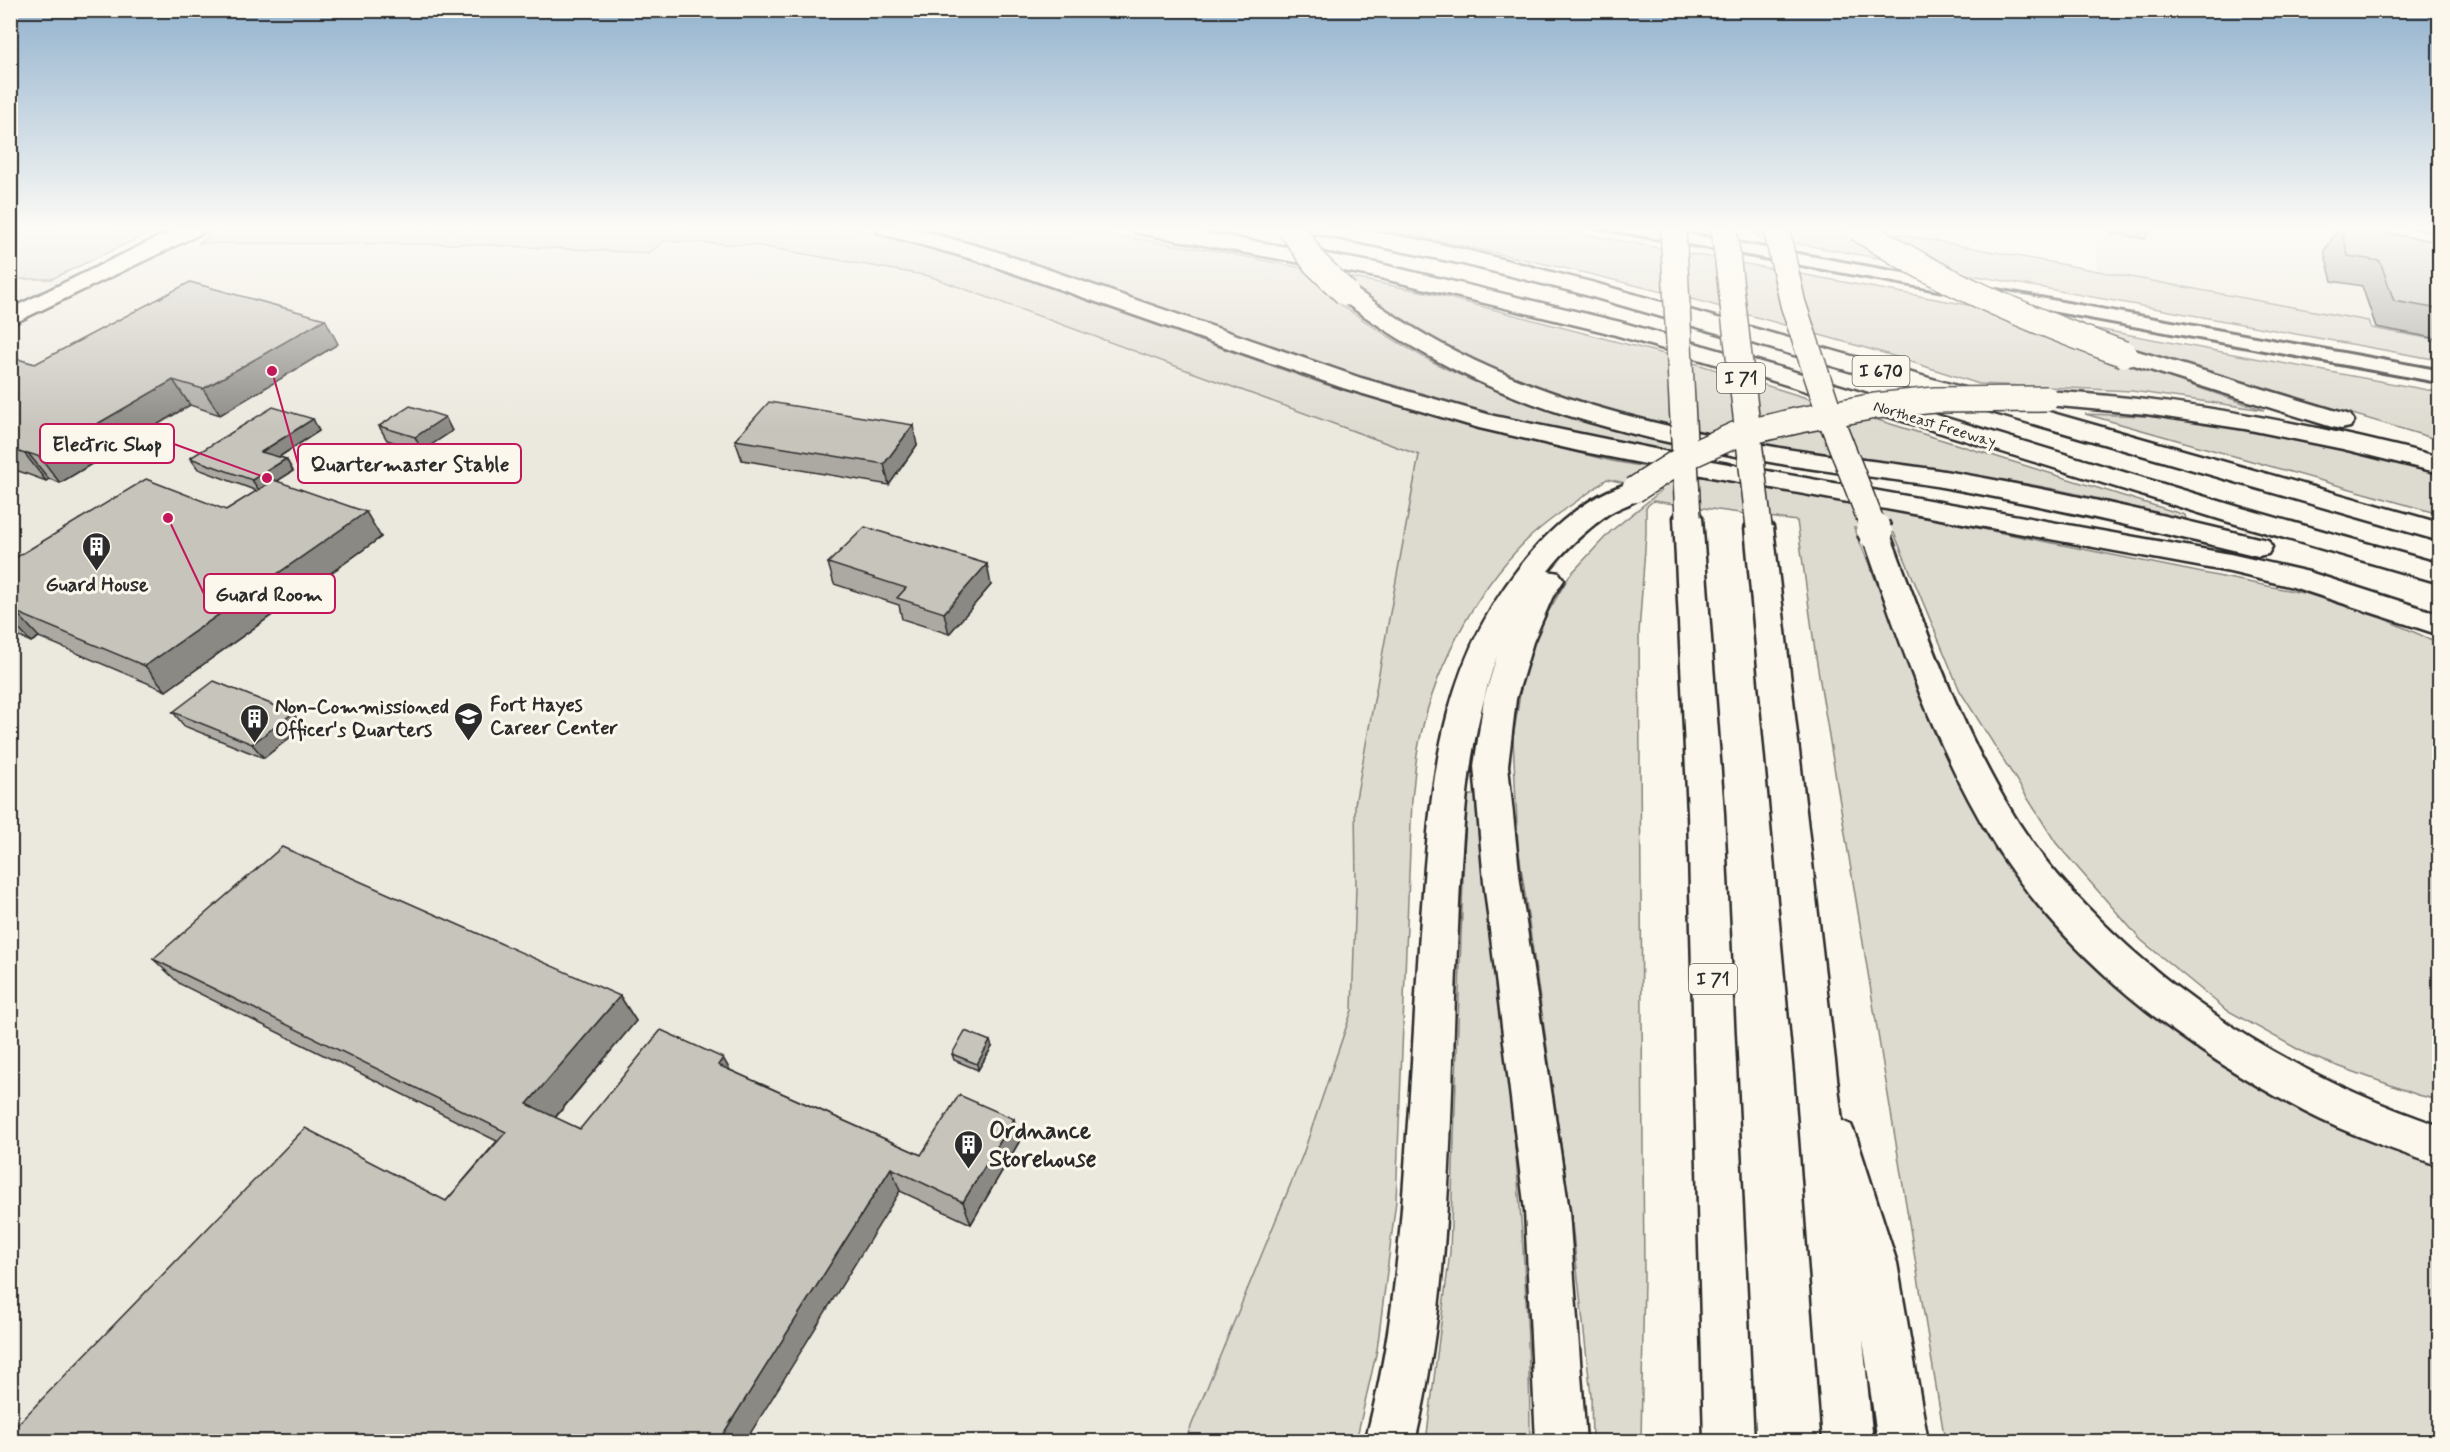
<svg xmlns="http://www.w3.org/2000/svg" width="2450" height="1452" font-family="Mynerve,sans-serif">
<style>
.built{fill:#ebe8de}
.green{fill:#dddad0;stroke:#84827e;stroke-width:1.5}
.lines{fill:none;stroke-linecap:round;stroke-linejoin:round}
.minor-casing{stroke:#2b2b2b;stroke-width:5}
.major-casing{stroke:#2b2b2b;stroke-width:5}
.highway-casing{stroke:#2b2b2b;stroke-width:5}
.minor{fill:#fbf7ec;fill-rule:evenodd}
.major{fill:#fbf7ec;fill-rule:evenodd}
.highway{fill:#fbf7ec;fill-rule:evenodd}
.rail{stroke:#2b2b2b;stroke-width:3}
.highway-bridge-far1-casing{stroke:#2b2b2b;stroke-width:28;stroke-linecap:butt}
.highway-bridge-casing{stroke:#2b2b2b;stroke-width:38;stroke-linecap:butt}
.highway-bridge-far1{stroke:#fbf7ec;stroke-width:25}
.highway-bridge{stroke:#fbf7ec;stroke-width:33}
.wall{fill:#aba9a2;stroke:#2b2b2b;stroke-width:1.5}
.shaded-wall{fill:#8b8984;stroke:#2b2b2b;stroke-width:1.5}
.building{fill:#c7c4bc;stroke:#2b2b2b;stroke-width:1.5}
.labels{text-anchor:middle;stroke-width:6;stroke-linejoin:round;paint-order:stroke}
.far-street-label{font-size:16px;fill:#2b2b2b;stroke:#fbf7ec}
.shield{fill:#fbf7ec;stroke:#696865;stroke-width:1.5}
.shield-label{font-size:18px;font-weight:bold;fill:#2b2b2b}
.poi-label{font-size:20px;font-weight:bold;fill:#2b2b2b;stroke:#fbf7ec;text-anchor:start}
.near-poi-label{font-size:24px;font-weight:bold;fill:#2b2b2b;stroke:#fbf7ec;text-anchor:start}
.leader{fill:none;stroke:#c2185b;stroke-width:2}
.callout-dot{fill:#c2185b;stroke:#fbf7ec;stroke-width:2}
.callout{fill:#fbf7ec;stroke:#c2185b;stroke-width:2}
.callout-label{font-size:21px;text-anchor:middle;font-weight:bold;fill:#2b2b2b}
</style>
<rect width="100%" height="100%" fill="#fbf7ec"/>
<filter id="ink" filterUnits="userSpaceOnUse"><feTurbulence type="fractalNoise" baseFrequency=".0167" numOctaves="2"/><feDisplacementMap in="SourceGraphic" scale="12" xChannelSelector="R" yChannelSelector="G"/><feConvolveMatrix kernelMatrix="1 2 1 2 8 2 1 2 1" color-interpolation-filters="sRGB"/></filter>
<g filter="url(#ink)">
<path class="built" d="M2097 228H2439V340L2371 328 2367 321 2097 271Z
M664 241 754 245 929 276 1419 455 1355 804 1356 887 1352 1010 1303 1154 1185 1441H11L10 279H53L198 243 467 244 649 253Z"/>
<path class="green" d="M10 228H853L921 244 979 263 1324 384 1472 427 1612 461 1882 509 2308 594 2382 618 2439 643V1100L2418 1095 2310 1056 2225 1009 2141 940 2056 843 1960 691 1894 533 1854 528 1955 772 1995 850 2051 920 2305 1110 2403 1154 2439 1166V1441H1945L1815 651 1797 521 1653 501 1646 507V534L1639 633 1644 1276 1641 1441H1592L1591 1395 1571 1215 1518 846 1513 738 1522 682 1537 631 1569 576 1611 531 1661 491 1607 479C1581 500 1550 517 1527 540 1473 592 1431 676 1418 749 1415 765 1414 782 1412 799L1396 1201 1377 1350 1356 1441H1185L1303 1154 1352 1010 1356 887 1355 804 1419 455 929 276 754 245 664 241 649 253 467 244 198 243 209 237 207 235 217 229 155 230 52 279H11Z
M910 228H1065L1216 251 1430 293 1668 355 2185 515 2186 520C2133 507 2080 493 2027 484 1830 452 1622 441 1442 346 1410 330 1381 307 1353 285L1337 291 1334 300C1372 326 1410 352 1451 371 1538 412 1630 434 1723 454L1644 448 1552 430 1481 413 1342 373 1000 254Z
M1382 228H1551L2439 392V440L2109 341 2100 354 2264 410 2132 391 1979 384 1887 354 1703 302 1573 270Z
M1754 228H1882L1887 232 2368 321 2371 328 2439 340V360L1756 236Z
M2085 414C2109 415 2134 415 2158 417 2253 425 2347 449 2439 473V514Z
M1466 795H1478C1500 1010 1530 1225 1530 1441L1426 1442 1450 1252Z"/>
<g class="lines">
<defs>
<path id="minor" d="M2353 228H2405L2440 233V246L2364 234 2356 233Z"/>
<path id="major" d="M177 228H205L202 233 10 325V309Z"/>
<path id="highway" d="M876 228H911L992 250 1361 378 1494 416 1717 462 2230 554 2309 572 2440 614V635L2293 587 2230 572 1717 478 1579 451 1479 428 1343 388 976 260 879 233Z
M1133 228H1180L1376 263 1620 322 1785 369 2242 508 2440 564V583L2222 520 1767 379 1605 332 1376 277 1144 234 1136 233Z
M1307 228C1400 227 1501 260 1591 282L2440 523V541L1575 292 1463 264 1318 234 1310 233Z
M1346 286 1354 288C1387 311 1419 333 1455 351 1558 404 1673 430 1786 449 1835 457 1884 462 1932 469 2042 487 2150 512 2258 538L2268 540 2272 547 2268 554 2258 556C2151 530 2044 505 1936 486 1887 478 1837 473 1787 465 1668 445 1543 419 1436 360 1402 342 1370 320 1338 298L1335 293 1338 288Z
M2124 347 2350 415 2354 421 2350 427 2341 429 2332 427 2115 359 2112 354 2115 349Z
M2046 391C2180 399 2310 423 2440 457V473L2343 449 2245 429 2146 414 2037 404 2033 399 2037 394Z
M1634 482 1644 484 1648 490C1639 503 1620 506 1607 515 1585 531 1565 549 1548 571L1559 573 1564 580 1552 598 1533 642 1516 699 1508 766 1520 882 1569 1211 1586 1442H1536L1525 1211 1484 882 1474 766 1484 699 1497 656C1466 744 1462 835 1458 928 1449 1098 1455 1274 1415 1442H1365C1392 1342 1401 1238 1407 1135 1413 1059 1416 982 1422 905 1432 769 1442 650 1539 544 1564 517 1597 491 1634 482Z
M1688 508 1698 511 1702 517 1724 813 1754 1442H1704L1688 813 1674 517 1678 511Z
M1759 518 1769 521 1773 527 1842 1121 1851 1125 1857 1139 1897 1263 1928 1442H1878L1863 1340 1873 1442H1823L1796 1080 1745 527 1749 521Z
M1876 525 1886 528 1890 534C1926 629 1959 725 2012 812 2035 851 2066 886 2098 918 2194 1014 2311 1082 2440 1126V1166C2394 1150 2348 1134 2305 1112 2185 1050 2064 958 1993 842 1934 746 1899 640 1862 534L1866 528Z"/>
</defs>
<use href="#minor" class="minor-casing"/>
<use href="#major" class="major-casing"/>
<use href="#highway" class="highway-casing"/>
<use href="#minor" class="minor"/>
<use href="#major" class="major"/>
<use href="#highway" class="highway"/>
<path class="rail" d="M1592 228 2440 384
M1663 228 2440 369"/>
<defs>
<path id="highway-bridge-far1" d="M1291 228 1315 263 1346 293
M1673 228 1688 517
M1724 228 1759 527
M1776 228 1793 304 1834 427 1874 529
M1858 228C1941 283 2031 320 2124 354
M1634 490 1684 458 1735 435 1800 420 1875 406 1935 400 2046 399"/>
<path id="highway-bridge" d="M1873 528 1876 534"/>
</defs>
<use href="#highway-bridge-far1" class="highway-bridge-far1-casing"/>
<use href="#highway-bridge" class="highway-bridge-casing"/>
<use href="#highway-bridge-far1" class="highway-bridge-far1"/>
<use href="#highway-bridge" class="highway-bridge"/>
</g>
<path class="wall" d="M2111 228H2151L2145 239 2111 233Z
M2339 228H2354L2439 242V339L2376 327 2362 286 2332 281 2324 251Z
M338 344 220 415 190 405 60 483 49 479 46 481 10 468V357L35 364Z
M445 417 452 431 422 451 387 440 379 426Z
M313 419 319 431 279 457 286 459 293 471 277 481 381 537 166 691 39 637 31 642 10 633V561L226 510 257 491 198 469 190 458Z
M735 440 917 445 889 485 742 460Z
M828 563 991 585 949 634 902 619 899 605 834 584Z
M173 712 303 727 264 758 184 726Z
M153 959 620 996 636 1021 555 1118 580 1129 723 1058 730 1070 921 1155 1014 1119 1019 1142 971 1224 900 1191 446 1201 497 1141 180 984Z
M992 1047 978 1070 954 1060 952 1054Z"/>
<path class="shaded-wall" d="M325 319 338 344 220 415 203 389Z
M173 380 190 405 60 483 40 457Z
M445 417 452 431 422 451 415 437Z
M313 419 319 431 268 464 261 452Z
M913 425 917 445 889 485 884 464Z
M28 453 49 479 46 481 25 454Z
M286 459 293 471 260 492 252 480Z
M366 512 381 537 166 691 145 666Z
M987 564 991 585 949 634 944 613Z
M16 612 39 637 31 642 10 620V615Z
M293 713 303 727 264 758 252 744Z
M620 996 636 1021 546 1128 527 1104Z
M990 1041 992 1047 978 1070 977 1064Z
M723 1058 737 1083 718 1065Z
M1014 1119 1019 1142 971 1224 963 1202Z
M891 1168 900 1191 745 1442H718Z"/>
<path class="building" d="M2341 228H2354L2439 242V309L2394 301 2380 261 2348 256Z
M190 282 325 319 203 389 173 380 40 457 28 453 25 454 10 449V357L35 364Z
M769 402 913 425 884 464 735 440Z
M410 406 445 417 415 437 379 426Z
M273 407 313 419 261 452 286 459 252 480 190 458Z
M146 479 226 510 274 480 366 512 145 666 16 612 10 615V561Z
M865 527 987 564 944 613 897 598 906 588 828 563Z
M214 681 293 713 252 744 173 712Z
M282 847 620 996 527 1104 580 1129 661 1030 723 1058 718 1065 921 1155 959 1095 1014 1119 963 1202 891 1168 718 1442H10V1432L305 1128 446 1201 506 1132 153 959Z
M965 1031 990 1041 977 1064 952 1054Z"/>
</g>
<linearGradient id="sky" x2="0" y2="1"><stop stop-color="#92b2ce"/><stop offset="0.53" stop-color="#fdfbf6"/><stop offset="1" stop-color="#fdfbf6" stop-opacity="0"/></linearGradient>
<rect width="2450" height="431" fill="url(#sky)"/>
<defs>
<symbol id="building-pin" viewBox="-11 -11 22 30"><path d="M0 17L-7.5 6A9.5 9.5 0 1 1 7.5 6Z" fill="#2b2b2b" stroke="#fbf7ec"/><path d="M-4-6H4V6H1V3H-1V6H-4ZM-2.5-4.3h1.7v1.8h-1.7ZM.8-4.3h1.7v1.8H.8ZM-2.5-1h1.7V.8h-1.7ZM.8-1h1.7V.8H.8Z" fill="#fff"/></symbol>
<symbol id="school-pin" viewBox="-11 -11 22 30"><path d="M0 17L-7.5 6A9.5 9.5 0 1 1 7.5 6Z" fill="#2b2b2b" stroke="#fbf7ec"/><path d="M0-5L7-2L0 1L-7-2ZM-4 1L0 2.5L4 1V4Q0 6-4 4Z" fill="#fff"/></symbol>
</defs>
<g fill-rule="evenodd">
<use href="#building-pin" x="80" y="530" width="33" height="45"/>
<use href="#school-pin" x="452" y="700" width="33" height="45"/>
<use href="#building-pin" x="238" y="702" width="33" height="45"/>
<use href="#building-pin" x="952" y="1128" width="33" height="45"/>
</g>
<g class="labels">
<g class="far-street-label">
<text transform="translate(1935 423) rotate(17)" y="6">Northeast Freeway</text>
</g>
<g class="shield">
<rect x="1852.5" y="356" width="57" height="30" rx="4.5"/>
<rect x="1717" y="363" width="48" height="30" rx="4.5"/>
<rect x="1689" y="964" width="48" height="30" rx="4.5"/>
</g>
<g class="shield-label">
<text x="1881" y="377">I 670</text>
<text x="1741" y="384">I 71</text>
<text x="1713" y="985">I 71</text>
</g>
<g class="poi-label">
<text x="97" y="591" text-anchor="middle">Guard House</text>
<text x="490" y="711">Fort Hayes<tspan x="490" dy="23">Career Center</tspan></text>
<text x="275" y="713">Non-Commissioned<tspan x="275" dy="23">Officer's Quarters</tspan></text>
</g>
<g class="near-poi-label">
<text x="989" y="1138">Ordnance<tspan x="989" dy="28">Storehouse</tspan></text>
</g>
</g>
<path class="leader" d="M267 478L174 444M272 371L298 464M168 518L204 594"/>
<g class="callout-dot">
<circle cx="267" cy="478" r="6"/>
<circle cx="272" cy="371" r="6"/>
<circle cx="168" cy="518" r="6"/>
</g>
<g class="callout">
<rect x="40" y="424" width="134" height="39" rx="6"/>
<rect x="298" y="444" width="223" height="39" rx="6"/>
<rect x="204" y="574" width="131" height="39" rx="6"/>
</g>
<g class="callout-label">
<text x="107" y="451">Electric Shop</text>
<text x="410" y="471">Quartermaster Stable</text>
<text x="269" y="601">Guard Room</text>
</g>
<rect width="2450" height="1452" fill="none" stroke="#fbf7ec" stroke-width="36"/>
<rect x="18" y="18" width="2414" height="1416" fill="none" stroke="#2b2b2b" stroke-width="2" filter="url(#ink)"/>
</svg>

> TASK DETAILS:
All lines in the data that contain the word "rail" should be copied.

> ANSWER TO THE EXERCISE:
.rail{stroke:#2b2b2b;stroke-width:3}
<path class="rail" d="M1592 228 2440 384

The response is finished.